I grew up in the north side suburbs of Chicago in the 60’s and 70’s. Back then, when I was a grade schooler, there were two religions most of the children claimed to be, Jewish and Catholic. The only real difference between us was that the Jewish kids went to Hebrew school after school and the Catholic kids went to Catechism classes. We worked together in the classroom, ate lunch together, and played together out at recess. It didn’t matter to anyone that the Catholic kids ate tuna sandwiches on Fridays or that the Jewish kids brought PB&J on Matzoh crackers during the weeks of Passover.
By the time I went to college, however, it seemed like students of different religions became divided into sterotypes. Some of the stereotypes I heard were, “Christians think Jews are going to hell,” “Catholics aren’t Christians,” “Jewish people are stingy and greedy,” “That other group is a cult.”
Today in 2011, our children eat lunch and play on the playground with a much more diverse and pluralistic group of classmates than I had. As our children grow up in today’s culture, how do we free them from growing into young adults who stereotype or “otherise?”

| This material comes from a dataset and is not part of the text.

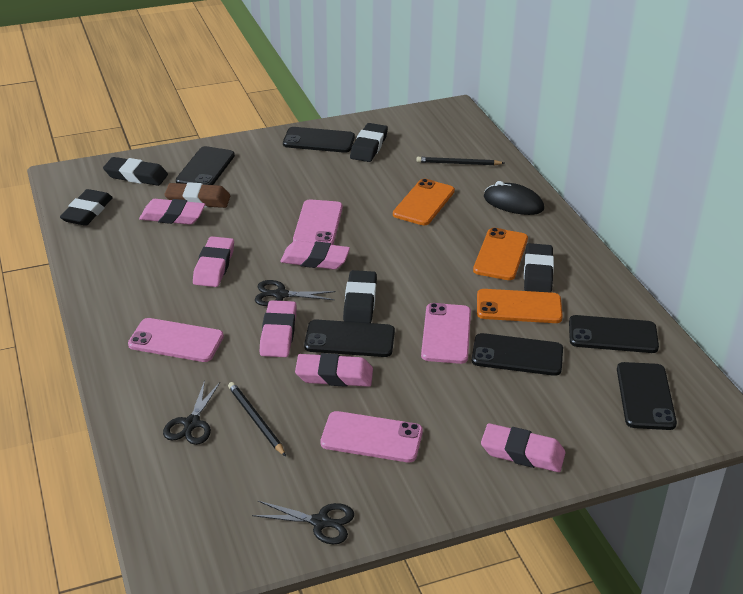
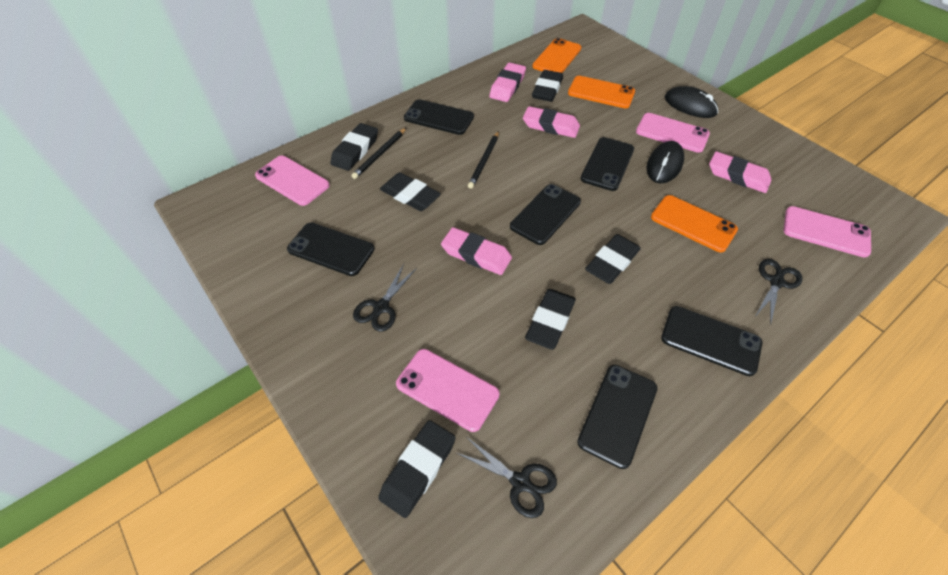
black eraser: 5 -> 6
black mouse: 1 -> 2
brown eraser: 1 -> 0
pink eraser: 6 -> 4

Elizabeth Lesser, author of “Broken Open: How Difficult Times Can Help Us Grow” suggests starting with lunch. She says, “Otherising is the dangerous act of turning someone into the enemy just because he or she looks different, prays different, speaks different, or thinks different. Some of history’s most tragic events – wars, genocides, terorist acts – began with ordinary people demonizing other ordinary people.” She continues, “First, think of a person you may be otherising – maybe a woman from a different side of the abortion debate or your brother who doesn’t believe in global warming. Next tell that person you’d like to understand him or her better. Ask if they would like to do the same with you. Agree to these ground rules: Be curtious, conversational, and real. Don’t persuade or interrupt. Listen, listen, listen. “
“Will the Heavens open and ‘We Are the World’ start playing over the restaurant’s sound system? Doubtful. But in the lunches I have shared,” she says, “I have grown in compasson and patience…perhaps if enough of us take each other to lunch, we can give our country the civility makover it needs.”
So my challenge for myself this week is to have lunch or coffee with someone who I might have the tendancy to “otherise.” I hope in this encounter I can relive those days in the grade school lunch room. I invite you to join me this week in this living enactment of prayer.